If you have 200 or more frames to nail it will probably pay to buy a frame nailing device. These outfits hold 10 frames squarely and in position so that they may be nailed rapidly by turning it upside down and then up on end. When the job is completed fold back the end pieces of the nailing device which are held by springs, turn it upside down and the frames will fall out.
A frame-nailing device holds the frame parts squarely in an upright position so that they may be nailed rapidly.
Be sure that you have the side rails fitted on the floor boards with the thick and thin spaces the same way up. The 3/8 x 3/4 inch strip can be nailed either to the back or the front of the under side. A few beekeepers use the 3/8" entrance side of the bottom board but nearly all use the opening for greater ventilation and use the entrance cleat for reducing the entrance during the winter.
Special, non stretching, tinned, No. 28 wire is listed in the supply catalogues. This wire is tinned to prevent rusting. There are four holes in the end bars of the standard 9 1/8 inch depth brood frames and two in the shallow frames. This wire is stretched back and forth through these holes and secured at each end on small nails 1/2 inch to 3/4 inch long driven into the edges of the end bars. Some beekeepers insert eyelets in these holes to prevent the wire from cutting into the wood.

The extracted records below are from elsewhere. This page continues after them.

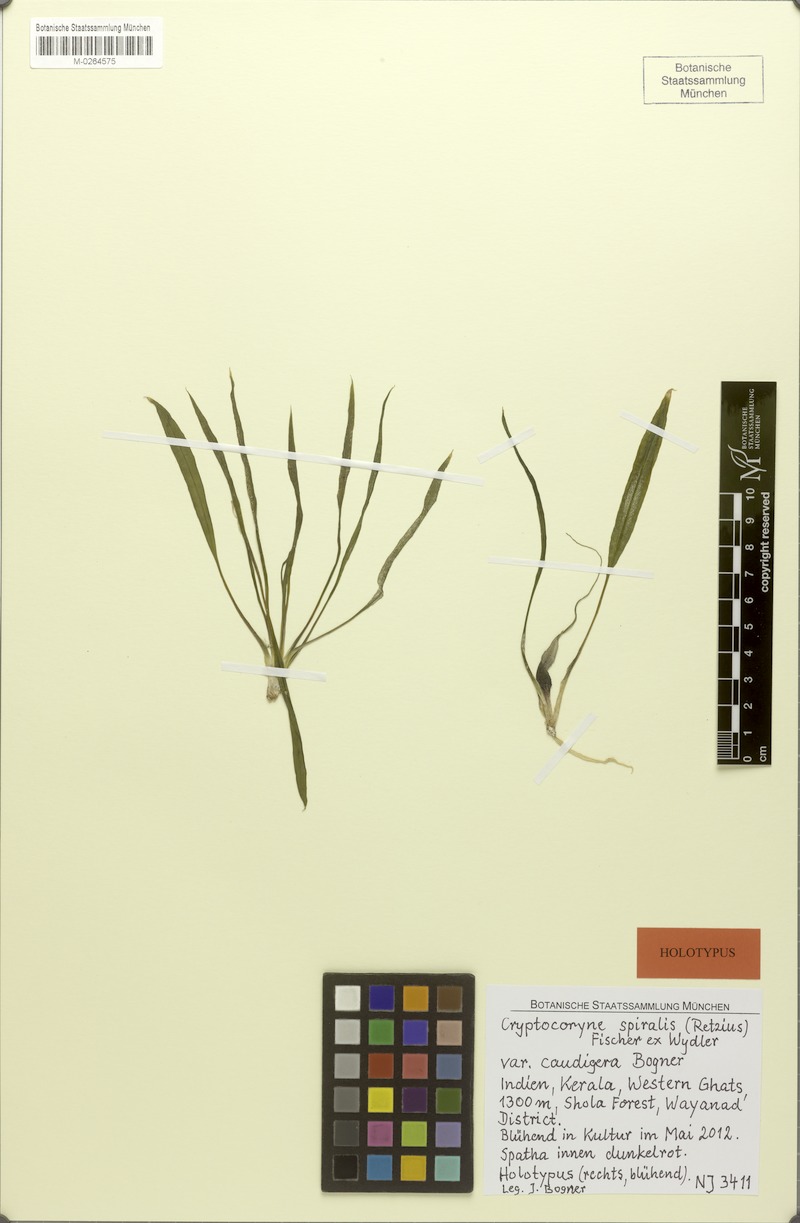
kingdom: Plantae
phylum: Tracheophyta
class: Liliopsida
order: Alismatales
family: Araceae
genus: Cryptocoryne
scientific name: Cryptocoryne spiralis
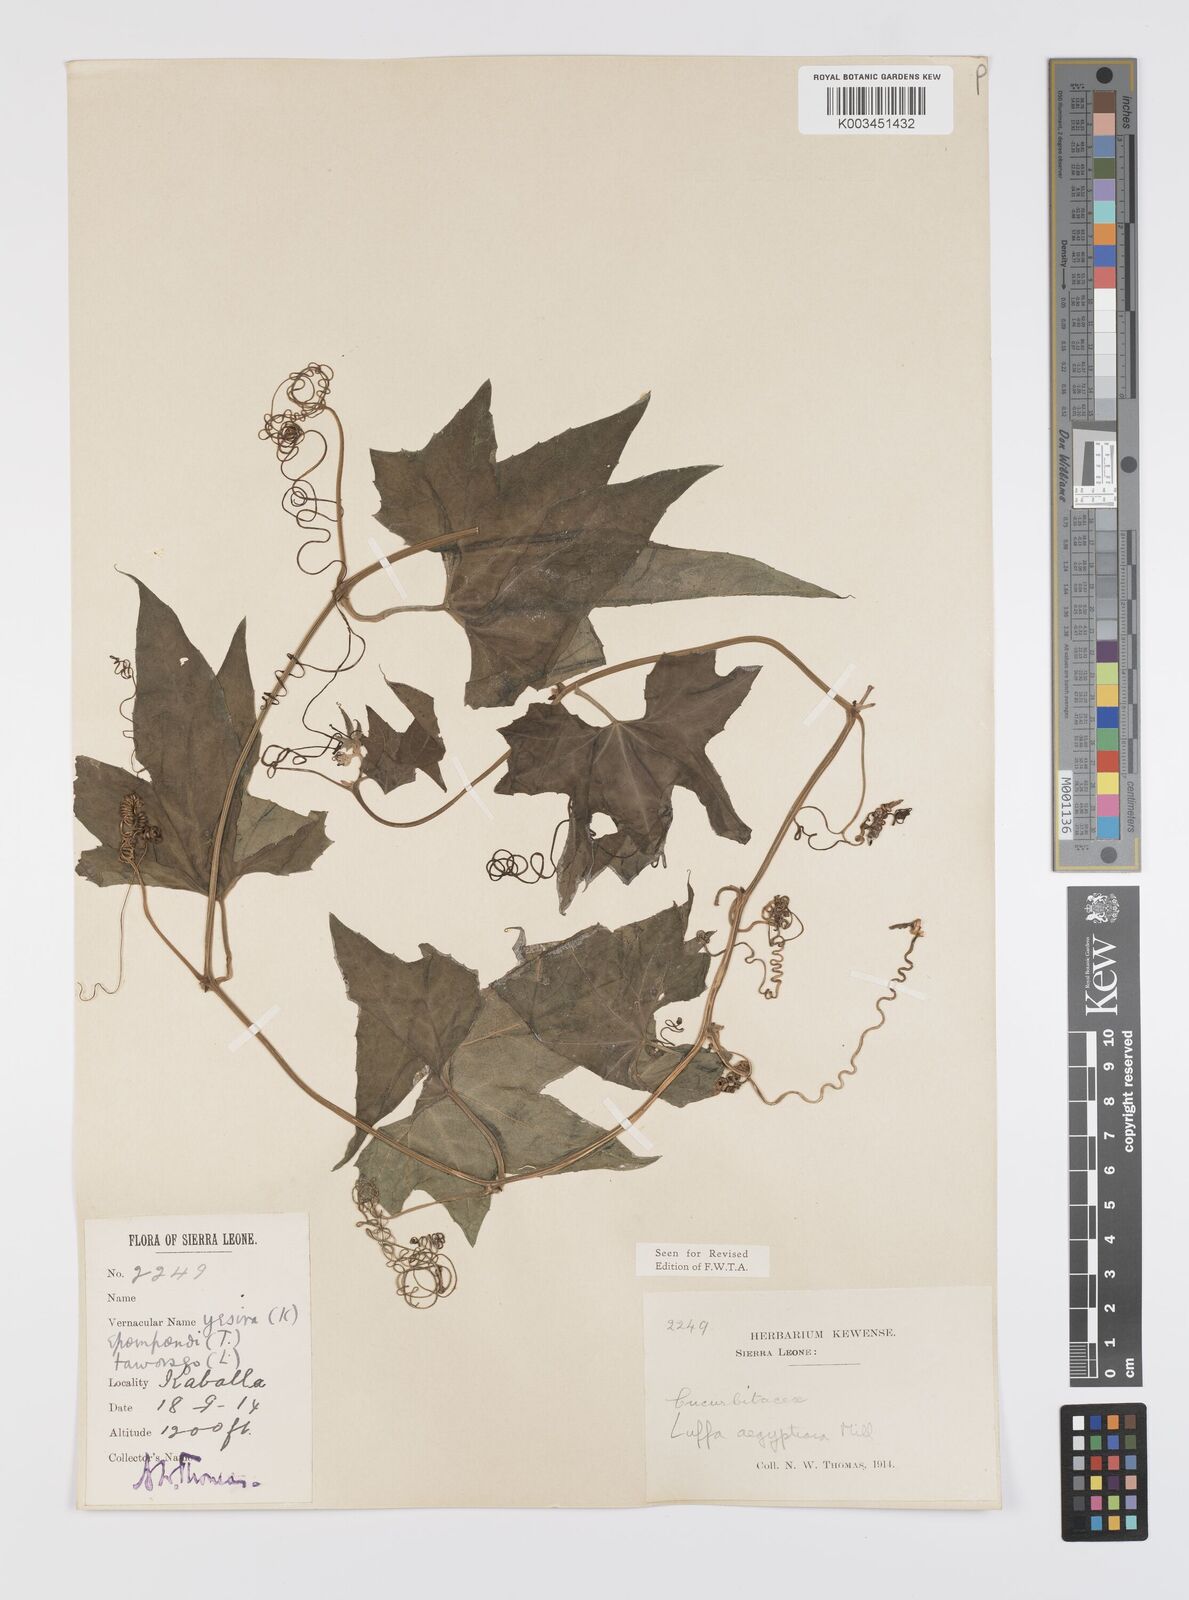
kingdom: Plantae
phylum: Tracheophyta
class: Magnoliopsida
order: Cucurbitales
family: Cucurbitaceae
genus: Luffa
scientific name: Luffa aegyptiaca
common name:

This wire must be drawn very tightly to give the necessary support to the comb foundation and while various wiring devices are for sale actually all you need are three 3/4 inch boards about 2 inches wide and 10 1/2 inches long if you have a solid bench to nail these to or if you want a permanent setup use two more boards, one 19 inches and the other 24 inches long, as pictured, to nail the shorter boards to permanently, using 7-d nails and clinching them. You will also need 4 twelve penny or larger nails.
Place the frame with the top bar about half an inch from the top side of the board and drive one spike in each upper corner inside of the frame as pictured. Then mark the inside center of the bottom bar and drive another spike 3/8 inch below this point. Drive these spikes well into the boards and cut or saw off the heads. Over this triangle you can place the frame by first placing the top bar over the two top nails and then pulling down on the center of the bottom bar so it slides over the lower nail. This will slightly pull in the end bars so that the wire may be stretched reasonably tight by pulling on the spool. Then secure the wire to the nails. When you remove the frame from the nails the wire will be stretched so tightly that it will sing like violin string.
You can build your own frame wiring outfit with pieces of scrap lumber and a few nails by following this picture and our instructions.
Hive Bodies And Supers:
The hive bodies and supers are assembled as pictured. The ends have one edge rabbeted out for the frame rests. It is possible to get a good fit on the lock corners with one or both hand-holds of the side pieces on the inside, so be sure that the hand-holds are all on the outside. Nail in the tin rabbet or frame support with the projection up. This is to form a bee space under the ends of the top bars of the frames to prevent them from being glued down by the bees.
There are several parts to the telescoping cover and inner cover, but you will have no problem with them.